Apart from genomic examination of virus samples from the region, both Prof Rogo and Dr Shem are proposing a ramping up of testing capacity.

Currently, government facilities are using the polymerase chain reaction (PCR) test, which is criticised as being not only slow, but also expensive. The two experts want both the national and county governments to roll out rapid testing as soon as possible.

“A PCR kit costs as much as Sh15,000 while a rapid test one could be as cheap as Sh500,” said Prof Rogo. “What’s more, the rapid tests give results almost immediately, which make them more viable for random sampling.”

In an advisory to LREB, Prof Rogo’s committee warns that “laboratory capacity for testing and genomic determination is abysmally inadequate”, and that the “insistence and reliance on PCR at the overstretched Kenya Medical Research Institute laboratories in Kisumu is ill-advised”.

“Rapid testing is the only affordable option for the region and country.
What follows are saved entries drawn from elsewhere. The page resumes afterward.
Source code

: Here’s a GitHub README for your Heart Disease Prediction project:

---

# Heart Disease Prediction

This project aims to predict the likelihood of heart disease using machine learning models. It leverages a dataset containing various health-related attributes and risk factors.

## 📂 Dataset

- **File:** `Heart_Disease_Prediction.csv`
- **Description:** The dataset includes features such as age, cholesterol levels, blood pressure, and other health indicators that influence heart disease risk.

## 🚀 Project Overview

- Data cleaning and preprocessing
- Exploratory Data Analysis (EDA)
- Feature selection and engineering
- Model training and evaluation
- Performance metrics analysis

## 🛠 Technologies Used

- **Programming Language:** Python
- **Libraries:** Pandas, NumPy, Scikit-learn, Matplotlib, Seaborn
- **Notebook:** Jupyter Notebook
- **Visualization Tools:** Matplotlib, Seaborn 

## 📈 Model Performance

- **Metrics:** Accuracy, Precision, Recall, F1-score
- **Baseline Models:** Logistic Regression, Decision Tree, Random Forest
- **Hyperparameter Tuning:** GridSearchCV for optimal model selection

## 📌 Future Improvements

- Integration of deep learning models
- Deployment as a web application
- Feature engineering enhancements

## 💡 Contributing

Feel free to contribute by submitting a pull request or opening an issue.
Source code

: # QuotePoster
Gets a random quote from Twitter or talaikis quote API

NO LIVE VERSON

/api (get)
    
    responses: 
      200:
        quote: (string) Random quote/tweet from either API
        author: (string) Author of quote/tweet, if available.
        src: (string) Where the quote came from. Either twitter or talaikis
We are not serious when we invoke contact-tracing activities without enhancing our rapid testing capacity,” they warn.

On the traffic congestion in the border towns of Busia and Migori that has been linked to the spread of the virus to the surrounding communities, the committee says this is making the border posts “perpetual Covid-19 hotspots”.

The committee is also warning that the region and the country, generally, does not have the resources to vaccinate a significant portion of the population in good time, and so the concept of developing herd immunity is “a far-fetched dream”.

This matter is compounded by the fact that only 0.3 percent of the globally available Covid-19 vaccines have been sent to developing countries, which means Kenya, like the rest of the continent, could be in the throes of the pandemic for the long haul.

Dr Shem, who has developed an infectious diseases mathematical model that has been trialled in Homa Bay County, is predicting the worst for the region in the coming weeks if the testing capacity is not increased and the public sensitised on the need to observe existing guidelines.

His model, he says, predicts upwards of 800,000 infections nationally by the time the current wave peaks, between June 26 and July 10 this year.

Dr Shem also predicts another peak in October this year, which he says could be far much worse than the current one if recent historical trends — where the next peak is more ravaging than the previous — are anything to go by.

Notably, he says, a lot of the current admissions to hospital because of the virus in the LREB are of people aged below 40, which appears to be in line with the experience in India, where younger populations have been devastated by the dominant variant there.